'Junk' science? For some crabs at least, size matters.
SIZE does matter, at least when it comes to some hermit crabs, who appear to have evolved longer penises so they can stay in their shells to protect their homes during sex.
The so-called 'private parts for public property' theory posited by the research published on Wednesday tackles the question of how penis size relates to home size, for crabs anyway.
Crabs that live in shells face the risk that interlopers will try to steal their homes while they are otherwise distracted by mating. That risk is even more pronounced for certain types of hermit crab, who 'remodel' their shells by removing some internal structures.
The renovations make the shells more spacious and desirable, but also more difficult to cling onto, particularly in the throes of passion.
As a result, Mark Laidre, an assistant professor of biological sciences at Dartmouth University, began exploring whether the crabs most vulnerable to theft might have evolved longer penises 'to facilitate safe sex'.

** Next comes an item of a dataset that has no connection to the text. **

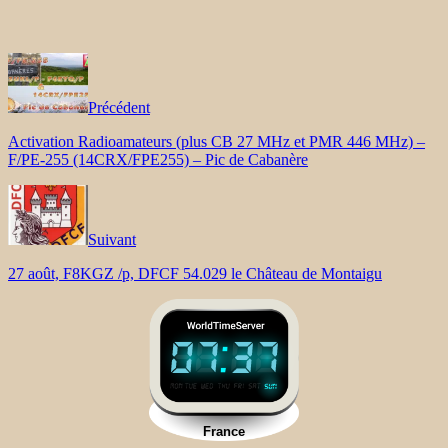
Précédent
Activation Radioamateurs (plus CB 27 MHz et PMR 446 MHz) –
F/PE-255 (14CRX/FPE255) – Pic de Cabanère
Suivant
27 août, F8KGZ /p, DFCF 54.029 le Château de Montaigu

'In theory, longer penises could enable individuals to reach out to sexual partners while simultaneously maintaining a safe grip on their property with the rest of their body, thus safeguarding property against thieves while having sex,' Laidre wrote in the study in Royal Society Open Science.
To test the theory, Laidre set about the unenviable task of measuring members - specifically, seeing how the penises of 328 specimens of various types of hermit crab stacked up.
If his theory was correct, he expected to find that crabs with the remodelled and most covetable shells would have the longest penises, while those with unmodified shells would have slightly shorter ones, and hermit crabs with no shells would be the least generously endowed of all.
He also wanted to rule out other possibilities, including that penis length was based on whether crabs were land or sea-based, or correlated with their overall body size.
And after a series of intimate examinations of museum specimens, Laidre found the results bore out his theory.
The hermit crab with the largest penis relative to body size was the Coenobita species, the only one occupying the remodelled and more vulnerable shell homes.
Crabs with unremodelled homes presented the next longest penises, while those who shed their shells as adults were found to have the shortest of all three types.
'All other hypotheses for these penis size patterns came up short,' Laidre wrote.
And the crabs might not be the only ones, with Laidre positing that the theory could apply to other animals 'including those with valuable but non-portable property.'
He suggested that further research could focus on examining the different types of 'remodelling' crabs do to their shell homes, to see if variation in renovation is reflected in penis size.
And he posited that for animals who have to defend territory that can't be carried around on their backs, a different trend might hold: smaller penises but larger 'fighting structures' like claws.
Further research could 'explore such trade-offs by examining relative weapon and penis size in relation to private property value', he said.